Excerpt to read -
Reports of individuals who were exposed to a single source HCV infection have been limited to subjects who acquired the infection in the remote past (18), and consequently, immunologic and virologic analyses were performed long after the outcome of infection was determined. In this study, we prospectively tracked two patients early after they acquired HCV infection from the same acutely infected, "window period" donor. Comprehensive mapping of CD4+ and CD8+ T cell responses with overlapping 15 mer-peptides spanning the entire HCV polyprotein revealed statistically significant differences in the breadth and vigor of T cell responses between both individuals. These results are even more compelling when one considers that the autologous, infecting viral sequences and the peptides that were used to screen responses were nearly identical (presumably facilitating immune recognition), and that the subjects shared several HLA alleles, including the highly prevalent HLA A2 (also present in the donor).

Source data

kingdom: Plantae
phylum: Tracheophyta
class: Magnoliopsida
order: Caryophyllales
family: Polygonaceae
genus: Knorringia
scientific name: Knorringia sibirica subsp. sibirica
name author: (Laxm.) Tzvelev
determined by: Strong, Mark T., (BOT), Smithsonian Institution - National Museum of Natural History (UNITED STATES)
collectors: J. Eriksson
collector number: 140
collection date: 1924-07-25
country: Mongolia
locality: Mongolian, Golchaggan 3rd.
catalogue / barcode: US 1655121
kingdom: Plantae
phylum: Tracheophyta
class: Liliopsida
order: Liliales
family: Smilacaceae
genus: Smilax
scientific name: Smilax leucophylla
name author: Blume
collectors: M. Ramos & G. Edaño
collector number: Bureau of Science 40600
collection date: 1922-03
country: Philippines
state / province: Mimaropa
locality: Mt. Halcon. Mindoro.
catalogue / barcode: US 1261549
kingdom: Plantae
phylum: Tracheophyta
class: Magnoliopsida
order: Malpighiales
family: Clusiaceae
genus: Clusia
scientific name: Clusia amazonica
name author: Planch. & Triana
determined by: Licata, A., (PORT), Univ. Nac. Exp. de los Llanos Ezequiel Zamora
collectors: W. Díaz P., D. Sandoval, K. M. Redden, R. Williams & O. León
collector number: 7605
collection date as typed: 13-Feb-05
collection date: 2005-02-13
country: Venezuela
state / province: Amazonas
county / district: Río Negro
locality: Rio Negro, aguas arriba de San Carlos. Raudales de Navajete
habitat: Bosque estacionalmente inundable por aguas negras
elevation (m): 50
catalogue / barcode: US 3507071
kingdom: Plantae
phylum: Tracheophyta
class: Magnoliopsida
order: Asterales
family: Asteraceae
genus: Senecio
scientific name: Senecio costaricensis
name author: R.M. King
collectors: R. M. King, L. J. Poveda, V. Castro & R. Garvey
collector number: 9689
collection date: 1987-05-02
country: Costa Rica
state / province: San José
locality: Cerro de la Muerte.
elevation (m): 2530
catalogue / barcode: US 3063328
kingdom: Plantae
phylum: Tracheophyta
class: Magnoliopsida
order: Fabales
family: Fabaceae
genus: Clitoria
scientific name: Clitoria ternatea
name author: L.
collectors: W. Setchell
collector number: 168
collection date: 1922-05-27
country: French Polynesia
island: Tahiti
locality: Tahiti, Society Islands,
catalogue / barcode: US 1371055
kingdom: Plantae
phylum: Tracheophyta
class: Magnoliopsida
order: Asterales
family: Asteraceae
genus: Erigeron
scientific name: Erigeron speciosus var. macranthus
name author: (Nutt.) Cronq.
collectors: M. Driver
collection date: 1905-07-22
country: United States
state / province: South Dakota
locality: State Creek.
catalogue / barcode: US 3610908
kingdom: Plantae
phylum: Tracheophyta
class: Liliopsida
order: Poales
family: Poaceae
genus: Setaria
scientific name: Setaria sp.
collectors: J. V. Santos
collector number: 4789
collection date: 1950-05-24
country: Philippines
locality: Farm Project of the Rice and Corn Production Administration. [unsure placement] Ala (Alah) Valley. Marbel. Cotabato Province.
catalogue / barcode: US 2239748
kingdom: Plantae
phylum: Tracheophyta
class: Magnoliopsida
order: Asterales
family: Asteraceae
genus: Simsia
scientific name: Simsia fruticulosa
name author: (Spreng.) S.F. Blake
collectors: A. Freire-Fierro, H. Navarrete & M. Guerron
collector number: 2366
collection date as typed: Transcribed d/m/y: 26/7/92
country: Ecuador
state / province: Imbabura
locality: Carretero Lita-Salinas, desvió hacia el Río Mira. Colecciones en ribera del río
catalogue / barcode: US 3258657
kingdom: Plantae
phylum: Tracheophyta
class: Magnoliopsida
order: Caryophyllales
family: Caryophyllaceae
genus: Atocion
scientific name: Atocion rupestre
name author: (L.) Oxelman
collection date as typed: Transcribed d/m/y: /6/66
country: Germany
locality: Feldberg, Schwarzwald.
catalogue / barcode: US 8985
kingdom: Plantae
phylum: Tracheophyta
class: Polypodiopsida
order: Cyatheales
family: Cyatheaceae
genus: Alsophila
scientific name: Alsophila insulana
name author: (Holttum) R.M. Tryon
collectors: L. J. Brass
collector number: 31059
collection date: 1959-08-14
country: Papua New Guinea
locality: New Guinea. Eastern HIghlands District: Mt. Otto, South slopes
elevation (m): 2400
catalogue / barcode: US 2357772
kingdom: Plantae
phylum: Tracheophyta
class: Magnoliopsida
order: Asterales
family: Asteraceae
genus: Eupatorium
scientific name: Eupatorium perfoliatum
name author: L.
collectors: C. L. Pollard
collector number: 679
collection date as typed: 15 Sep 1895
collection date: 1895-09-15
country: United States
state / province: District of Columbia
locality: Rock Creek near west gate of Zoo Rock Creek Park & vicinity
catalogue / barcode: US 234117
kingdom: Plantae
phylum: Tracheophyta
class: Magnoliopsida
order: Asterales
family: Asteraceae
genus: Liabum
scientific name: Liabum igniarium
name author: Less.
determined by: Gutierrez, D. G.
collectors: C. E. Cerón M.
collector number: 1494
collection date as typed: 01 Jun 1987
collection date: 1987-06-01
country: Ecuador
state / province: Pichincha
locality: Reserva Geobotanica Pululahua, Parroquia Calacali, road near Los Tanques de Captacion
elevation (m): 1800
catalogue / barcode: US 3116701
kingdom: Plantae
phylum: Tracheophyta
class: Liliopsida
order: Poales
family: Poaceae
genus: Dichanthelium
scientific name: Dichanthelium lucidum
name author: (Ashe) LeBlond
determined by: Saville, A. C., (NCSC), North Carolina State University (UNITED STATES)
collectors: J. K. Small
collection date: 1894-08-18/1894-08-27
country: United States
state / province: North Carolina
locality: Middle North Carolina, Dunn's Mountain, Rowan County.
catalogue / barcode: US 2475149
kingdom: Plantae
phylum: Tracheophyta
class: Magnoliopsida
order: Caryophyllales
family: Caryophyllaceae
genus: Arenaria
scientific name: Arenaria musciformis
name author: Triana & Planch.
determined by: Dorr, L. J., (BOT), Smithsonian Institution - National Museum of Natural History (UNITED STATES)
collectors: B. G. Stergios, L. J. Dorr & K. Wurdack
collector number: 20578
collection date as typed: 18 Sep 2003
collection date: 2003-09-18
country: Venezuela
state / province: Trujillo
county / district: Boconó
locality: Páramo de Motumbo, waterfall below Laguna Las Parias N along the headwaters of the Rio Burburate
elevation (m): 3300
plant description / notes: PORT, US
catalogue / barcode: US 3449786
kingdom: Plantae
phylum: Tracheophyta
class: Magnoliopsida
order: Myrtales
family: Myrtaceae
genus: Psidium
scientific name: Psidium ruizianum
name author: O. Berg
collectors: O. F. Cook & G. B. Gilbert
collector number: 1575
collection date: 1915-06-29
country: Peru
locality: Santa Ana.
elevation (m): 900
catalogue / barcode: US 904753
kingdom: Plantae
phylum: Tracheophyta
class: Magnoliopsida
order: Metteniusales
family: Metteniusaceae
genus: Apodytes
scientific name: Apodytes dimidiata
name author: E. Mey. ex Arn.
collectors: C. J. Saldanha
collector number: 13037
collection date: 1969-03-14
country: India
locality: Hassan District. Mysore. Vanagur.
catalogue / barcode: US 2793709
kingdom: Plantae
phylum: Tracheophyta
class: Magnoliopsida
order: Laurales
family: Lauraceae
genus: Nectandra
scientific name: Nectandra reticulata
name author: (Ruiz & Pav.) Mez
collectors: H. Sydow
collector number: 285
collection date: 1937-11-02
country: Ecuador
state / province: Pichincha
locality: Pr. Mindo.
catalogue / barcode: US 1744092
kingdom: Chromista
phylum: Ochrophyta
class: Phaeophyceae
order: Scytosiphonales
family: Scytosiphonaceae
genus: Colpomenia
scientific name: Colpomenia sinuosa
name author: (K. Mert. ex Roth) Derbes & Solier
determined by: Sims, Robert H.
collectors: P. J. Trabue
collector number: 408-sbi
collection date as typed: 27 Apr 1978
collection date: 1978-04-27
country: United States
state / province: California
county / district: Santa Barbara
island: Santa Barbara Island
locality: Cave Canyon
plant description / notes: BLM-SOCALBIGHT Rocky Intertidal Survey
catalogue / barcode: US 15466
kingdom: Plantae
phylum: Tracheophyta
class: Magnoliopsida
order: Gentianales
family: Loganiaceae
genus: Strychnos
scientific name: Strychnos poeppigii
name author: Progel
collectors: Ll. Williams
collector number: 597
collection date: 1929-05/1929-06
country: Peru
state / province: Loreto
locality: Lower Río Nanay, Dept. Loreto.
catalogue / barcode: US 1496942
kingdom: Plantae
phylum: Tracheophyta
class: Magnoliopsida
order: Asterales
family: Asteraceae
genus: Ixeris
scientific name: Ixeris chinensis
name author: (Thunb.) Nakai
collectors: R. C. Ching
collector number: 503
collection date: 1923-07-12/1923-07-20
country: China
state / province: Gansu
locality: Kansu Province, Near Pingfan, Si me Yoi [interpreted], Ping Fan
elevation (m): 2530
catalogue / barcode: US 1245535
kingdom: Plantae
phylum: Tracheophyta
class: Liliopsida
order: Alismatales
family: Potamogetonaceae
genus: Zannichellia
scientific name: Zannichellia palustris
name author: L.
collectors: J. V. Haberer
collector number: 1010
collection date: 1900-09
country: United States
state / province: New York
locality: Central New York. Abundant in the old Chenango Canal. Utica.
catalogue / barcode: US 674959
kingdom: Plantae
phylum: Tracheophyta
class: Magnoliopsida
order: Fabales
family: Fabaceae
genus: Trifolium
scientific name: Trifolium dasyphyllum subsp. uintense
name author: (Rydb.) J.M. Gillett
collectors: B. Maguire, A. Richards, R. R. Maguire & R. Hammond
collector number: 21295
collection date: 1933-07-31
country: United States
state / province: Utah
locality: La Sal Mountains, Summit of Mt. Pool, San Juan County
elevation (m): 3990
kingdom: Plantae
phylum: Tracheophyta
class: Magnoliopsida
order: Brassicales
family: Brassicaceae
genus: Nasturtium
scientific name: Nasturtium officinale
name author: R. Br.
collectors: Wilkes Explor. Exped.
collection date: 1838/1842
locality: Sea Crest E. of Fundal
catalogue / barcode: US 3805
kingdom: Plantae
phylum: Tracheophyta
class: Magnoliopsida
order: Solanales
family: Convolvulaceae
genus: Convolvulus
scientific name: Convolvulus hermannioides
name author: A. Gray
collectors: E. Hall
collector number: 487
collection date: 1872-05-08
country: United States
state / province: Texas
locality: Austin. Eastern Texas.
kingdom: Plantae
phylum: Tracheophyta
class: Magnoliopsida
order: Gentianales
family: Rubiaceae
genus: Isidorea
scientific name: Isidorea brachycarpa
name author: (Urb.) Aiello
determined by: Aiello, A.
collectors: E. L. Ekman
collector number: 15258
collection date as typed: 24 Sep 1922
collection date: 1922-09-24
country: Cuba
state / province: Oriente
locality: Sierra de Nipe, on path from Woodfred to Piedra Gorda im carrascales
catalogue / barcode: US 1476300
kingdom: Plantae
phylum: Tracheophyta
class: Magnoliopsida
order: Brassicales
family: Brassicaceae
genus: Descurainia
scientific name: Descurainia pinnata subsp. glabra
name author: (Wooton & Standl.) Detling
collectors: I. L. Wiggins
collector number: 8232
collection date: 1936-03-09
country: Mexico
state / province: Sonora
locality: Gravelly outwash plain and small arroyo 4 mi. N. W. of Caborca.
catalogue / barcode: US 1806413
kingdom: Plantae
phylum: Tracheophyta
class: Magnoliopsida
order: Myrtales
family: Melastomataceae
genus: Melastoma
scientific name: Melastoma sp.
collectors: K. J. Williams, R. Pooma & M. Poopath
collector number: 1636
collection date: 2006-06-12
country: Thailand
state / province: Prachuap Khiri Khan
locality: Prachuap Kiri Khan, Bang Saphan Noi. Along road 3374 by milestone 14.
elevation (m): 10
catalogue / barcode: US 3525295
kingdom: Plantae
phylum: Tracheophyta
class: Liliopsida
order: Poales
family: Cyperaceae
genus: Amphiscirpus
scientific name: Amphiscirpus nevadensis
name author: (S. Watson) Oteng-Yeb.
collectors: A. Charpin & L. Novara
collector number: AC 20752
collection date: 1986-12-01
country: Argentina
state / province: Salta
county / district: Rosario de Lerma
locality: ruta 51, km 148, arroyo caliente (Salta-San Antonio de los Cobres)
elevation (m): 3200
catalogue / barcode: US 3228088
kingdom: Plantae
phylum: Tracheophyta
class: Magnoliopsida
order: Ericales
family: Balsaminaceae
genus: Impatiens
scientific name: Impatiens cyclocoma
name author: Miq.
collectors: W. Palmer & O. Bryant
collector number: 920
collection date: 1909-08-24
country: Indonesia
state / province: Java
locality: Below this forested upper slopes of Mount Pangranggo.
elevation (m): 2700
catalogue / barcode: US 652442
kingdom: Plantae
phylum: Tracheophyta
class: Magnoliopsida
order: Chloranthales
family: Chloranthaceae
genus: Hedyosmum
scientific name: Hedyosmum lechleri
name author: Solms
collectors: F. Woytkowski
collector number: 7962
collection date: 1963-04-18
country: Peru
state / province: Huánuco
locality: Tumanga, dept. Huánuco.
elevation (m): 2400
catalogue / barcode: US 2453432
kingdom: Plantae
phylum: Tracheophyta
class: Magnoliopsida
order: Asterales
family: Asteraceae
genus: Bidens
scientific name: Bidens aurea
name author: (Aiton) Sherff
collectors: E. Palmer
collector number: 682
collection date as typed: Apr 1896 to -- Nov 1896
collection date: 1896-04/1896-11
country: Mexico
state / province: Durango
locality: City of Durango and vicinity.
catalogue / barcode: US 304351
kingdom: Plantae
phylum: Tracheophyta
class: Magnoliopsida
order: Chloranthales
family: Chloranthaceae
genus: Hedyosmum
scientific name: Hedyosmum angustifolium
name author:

Task 1 -
Translate this sentence from the passage on HCV T cell responses into Spanish: "In this study, we prospectively tracked two patients early after they acquired HCV infection from the same acutely infected, "window period" donor."
Task 2 -
Answer from the passage on HCV T cell responses:
(a) How many patients were tracked in the study?
(b) What length were the overlapping peptides used to map the T cell responses?
(c) Which highly prevalent HLA allele did the subjects share?
Task 3 -
Write the next few sentences of the passage on HCV T cell responses, beginning after its final sentence.
These source data lines are separate material and have nothing to do with the passage.

Written response 1 -
En este estudio, seguimos de forma prospectiva a dos pacientes poco después de que adquirieran la infección por el VHC del mismo donante con infección aguda, en "período ventana".

Written response 2 -
(a) Two.
(b) 15-mers.
(c) HLA A2, which was also present in the donor.

Written response 3 -
Our results are consistent with the concept that the variant HCV carrying a substitution within an immunodominant CD8+ T cell epitope was selected by the monospecific antiviral CTL response, and the variant epitope (perhaps because of lack of HCV-specific CD4+ T cell help [11]) failed to generate new variant-specific CTL populations. The only peptide region that elicited IFN- response in PD101 was the class I-restricted epitope region where a nonsynonymous mutation arose and was maintained. In contrast, the likelihood of CTL escape is low when the CTL response is directed against multiple viral epitopes simultaneously, as in the case of PD102. We acknowledge the possibility that T cell responses were broader at time points earlier than the 6 mo when samples first became available.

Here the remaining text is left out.